The actual overseas visit radically changed such expectations.

It's not that going to an unfamiliar geographical location was problematic for me per se. The issue was that I was traveling with people, namely, my family. Neither they nor I truly realized how abnormal I was until I was forced to be somewhere unfamiliar for a considerable length of time.

I live in my own head, I really do. I didn't know how true this was until I went somewhere else. Normally, people in a new environment would engage themselves with it. I didn't. I started off continuing to think about topics I usually committed myself to thinking about. Gradually, my family became more and more appalled at how little I care for geographical information (where we were, where we are, where we're going) and how badly I communicate with people (my parents had to constantly respond to people on my behalf, as my replies were mostly short, uninformed, and uncertain).

As the week went by, I became increasingly confused about myself, and increasingly certain that the week was not going to turn out the way I expected it to. I brought three books with me, and I barely read any one of them. I came to realize, through frequent rebukes regarding my abnormality, that there was a fourth book, titled "Experience". And man, did I read it with the utmost frustration. Both the language and the structure of this particular book was completely cryptic to me. It was so hard to follow, to understand.

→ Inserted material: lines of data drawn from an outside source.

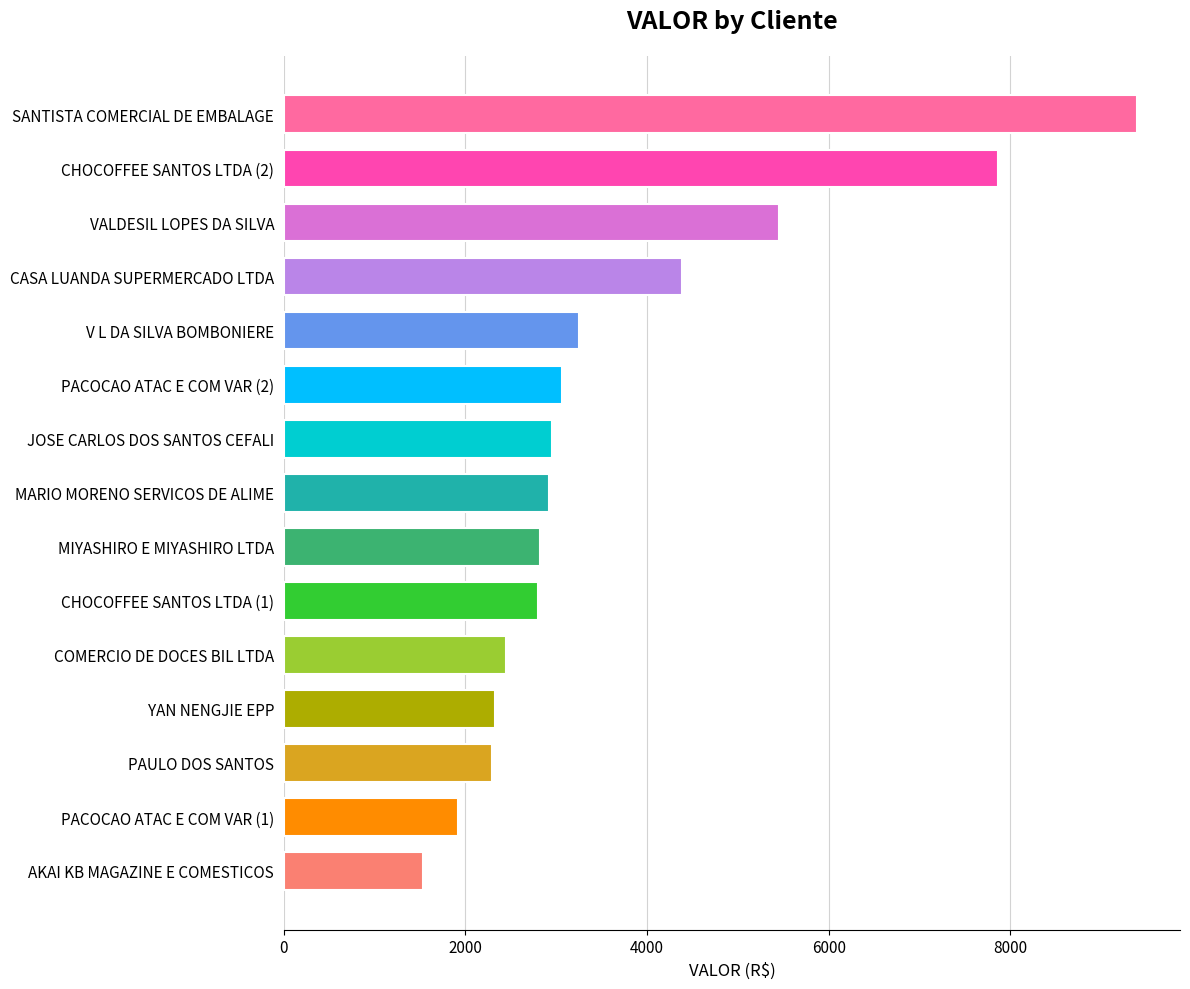

What is the value of the 14th bar from the top?

1915.1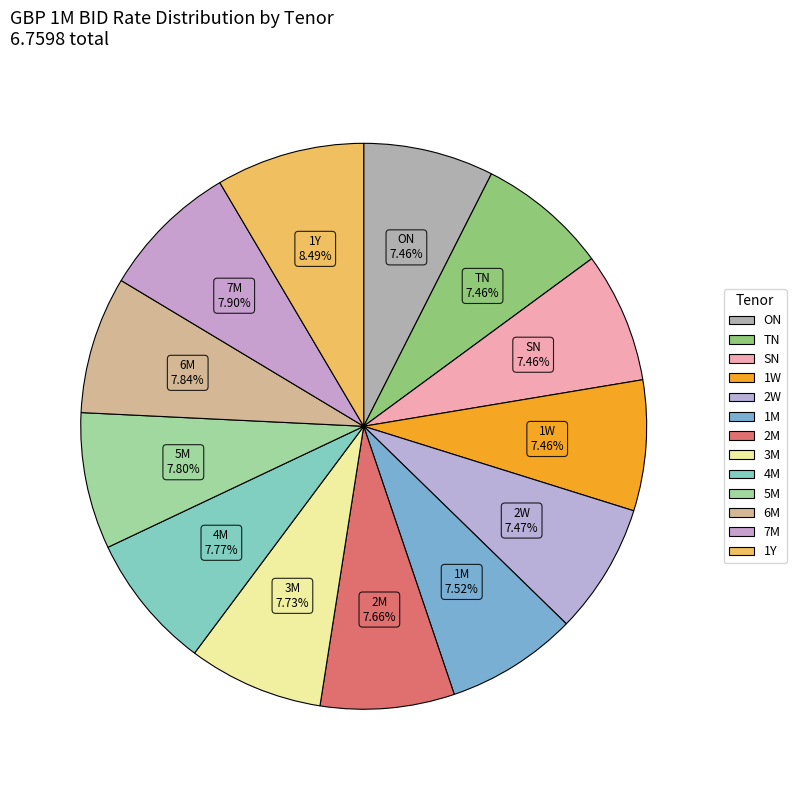

To the nearest percent, what is the average slice percentage?

8%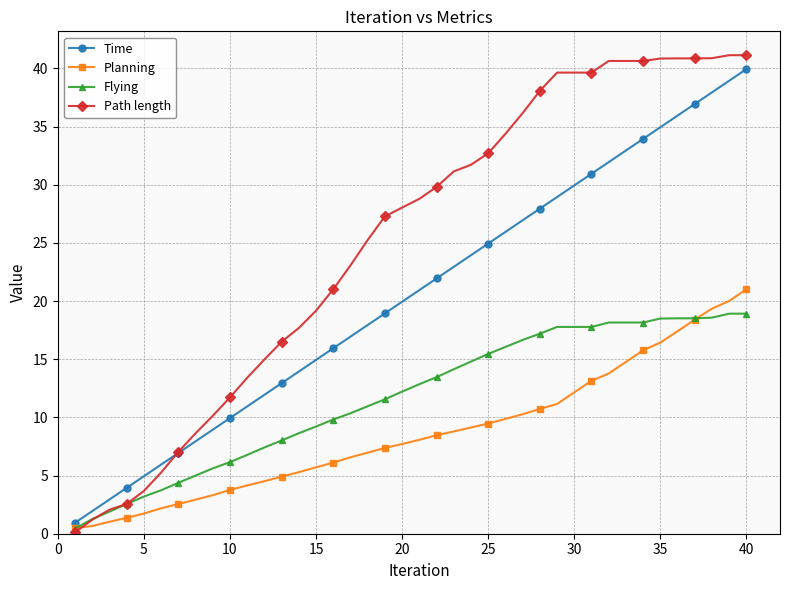

What are all the series names shown in the legend?

Time, Planning, Flying, Path length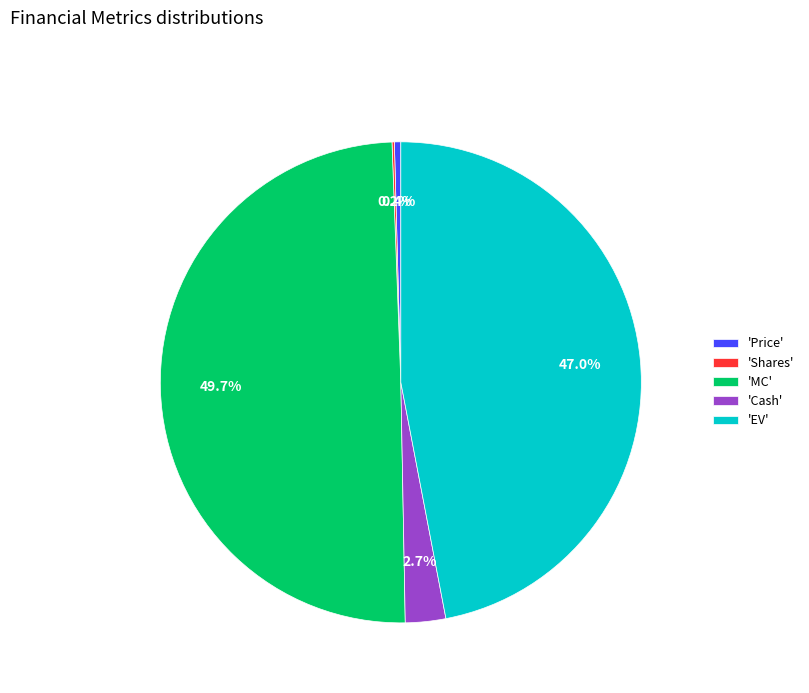

Does 'Price' account for over 50% of the chart?

No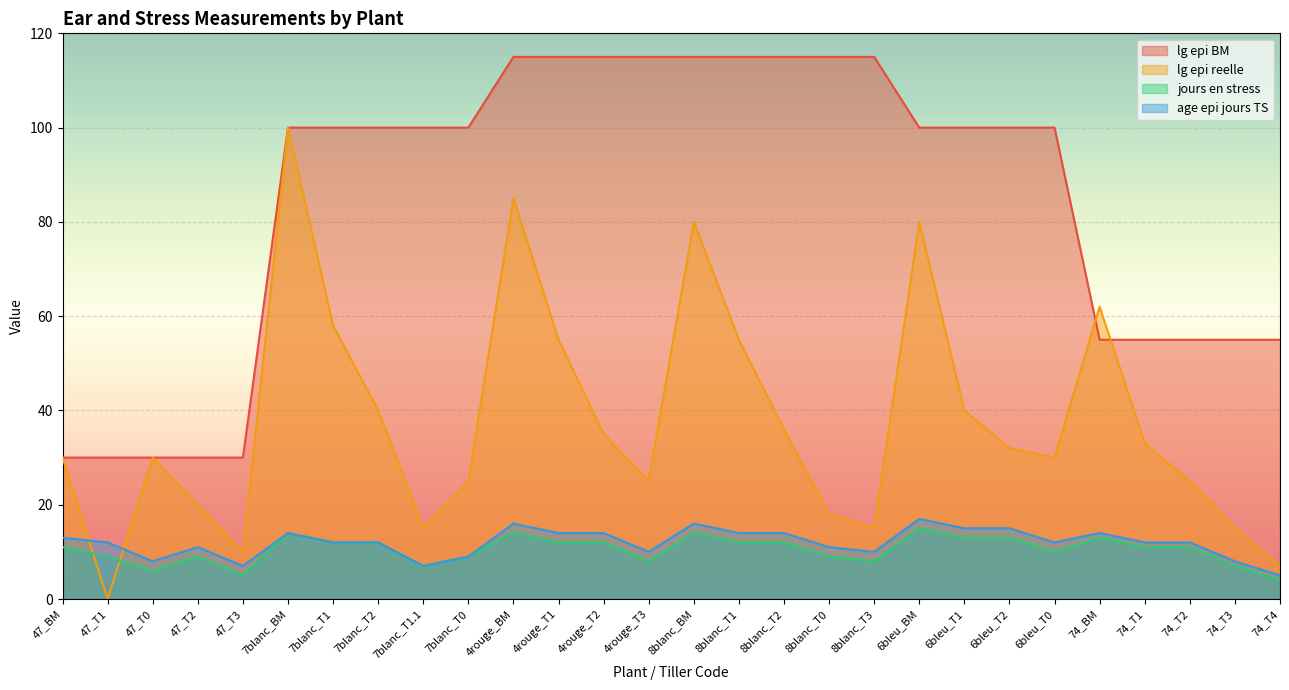

What is the difference between the highest and lowest values at 47_T3?

25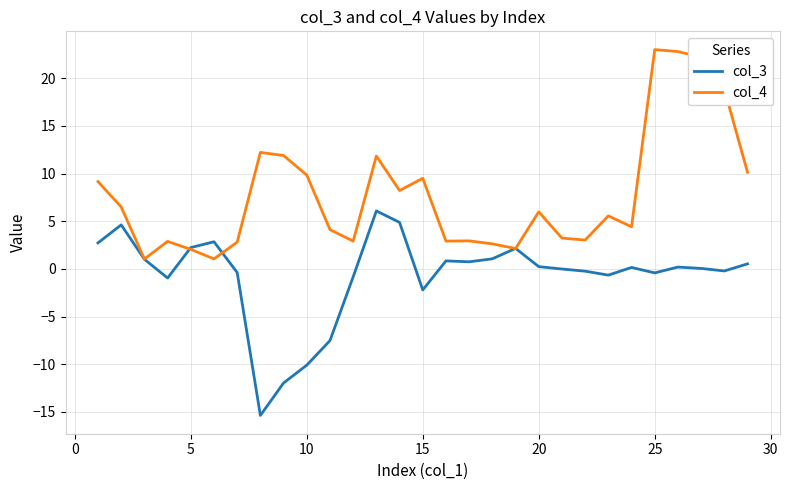

What is the lowest value of the col_3 series?

-15.4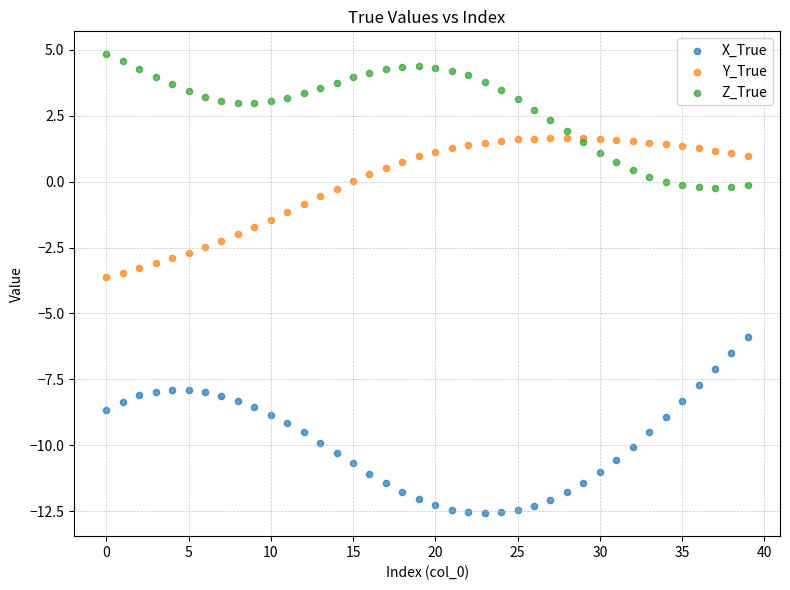

Which series reaches the maximum Y coordinate?

Z_True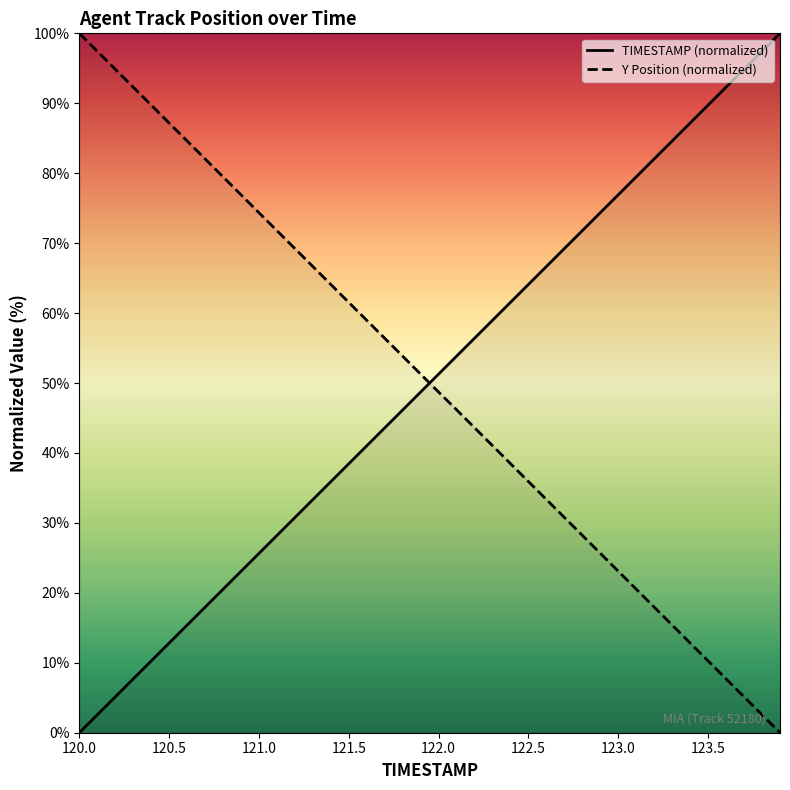

How many lines are shown in the chart?

2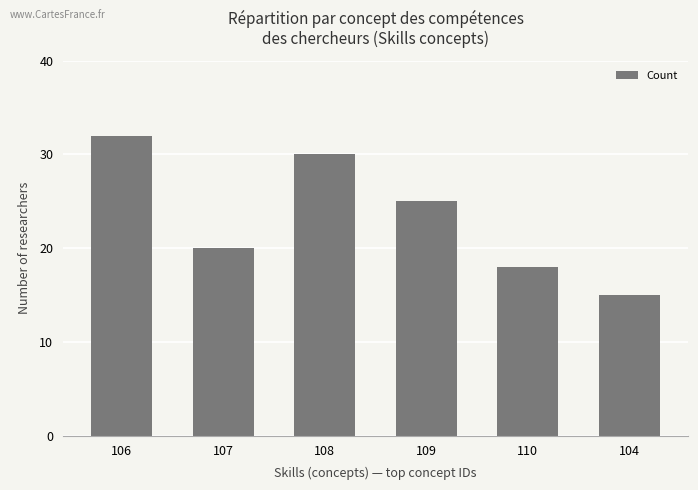

The value at 104 is 26. True or false?

False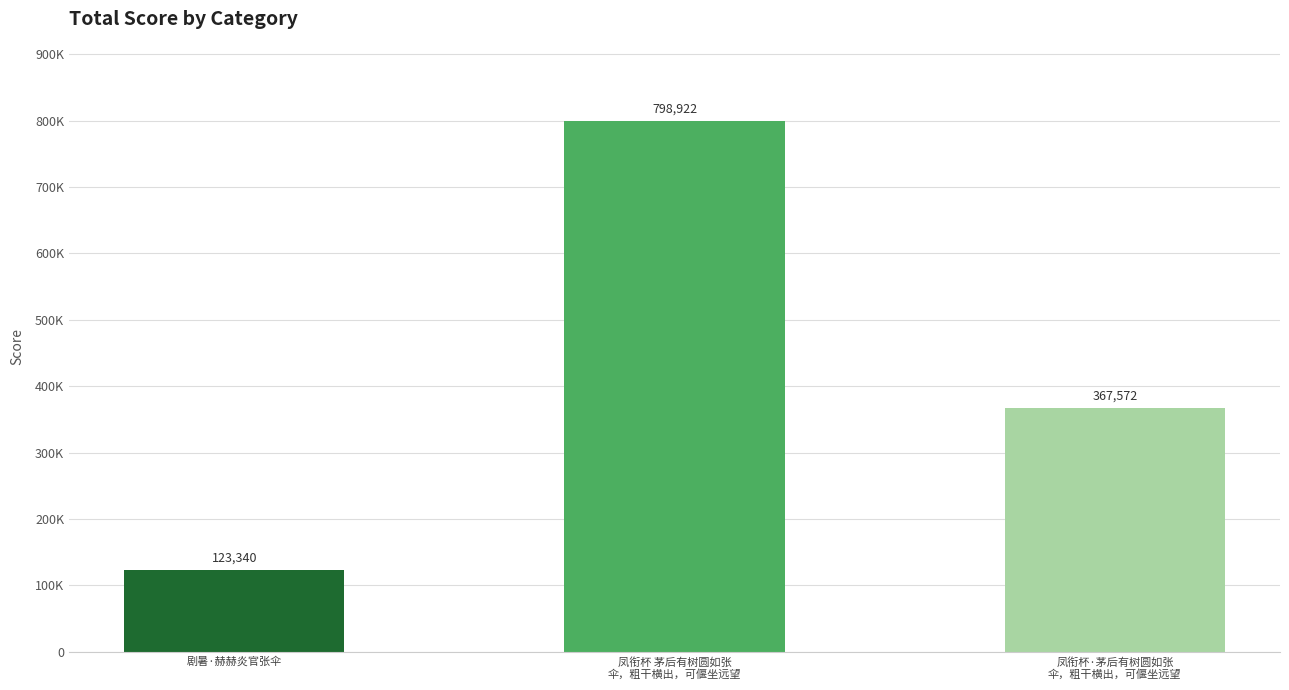

Does the chart contain any negative values?

No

I felt completely shaken by the time I returned. I did not realize that my defects were so numerous, various, and serious. I did not truly realize that, when it came down to it, I really don't know how to communicate normally. I don't know how to speak to people. And at the heart of that is the fact that I just don't consider other people. I don't consider what others think, or what they don't know.

What's worse is that such elements of personhood are basic. The fourth book is kindergarten-level (in a way). I quite fancied myself a mature person, but what rubbish such thoughts now seem.

All of that having been said, the point is that I'm finding it hard to know in what direction I'm actually heading in life right now. I feel very helpless, very amateur and unskilled. Thus, I'm not quite sure what to write, what to think. The haze really is timely.

The confounding factor is the moral standard of love, I suppose. These few months, I thought I was making some great bounds in learning about love. Suddenly, I'm faced with a vision of myself as a cold, detached, self-absorbed, ambitious, cowardly, condescending, and skeptical—in short, disgustingly awkward—human being. I'm like what on earth, I don't know anything, at all.

The vigor with which I was poring into books is gone. I came back feeling so depressed I didn't feel like reading any more books. That fourth book has left me feeling haunted. It informed me that, despite my rather unusual ability to construct sturdy systems of thought, it's all in vain if I could not share it. Without love I am nothing. I hesitate when I try to come up with reading plans, because I don't want to become so absorbed in my own thoughts again that coming out of it would be awkward and painful.

There's much more to write about, more to reflect upon. I need to organize my thoughts and get an idea of what's going on. And my thought system has to be communicable. But it's late, and I need rest. I will continue tomorrow.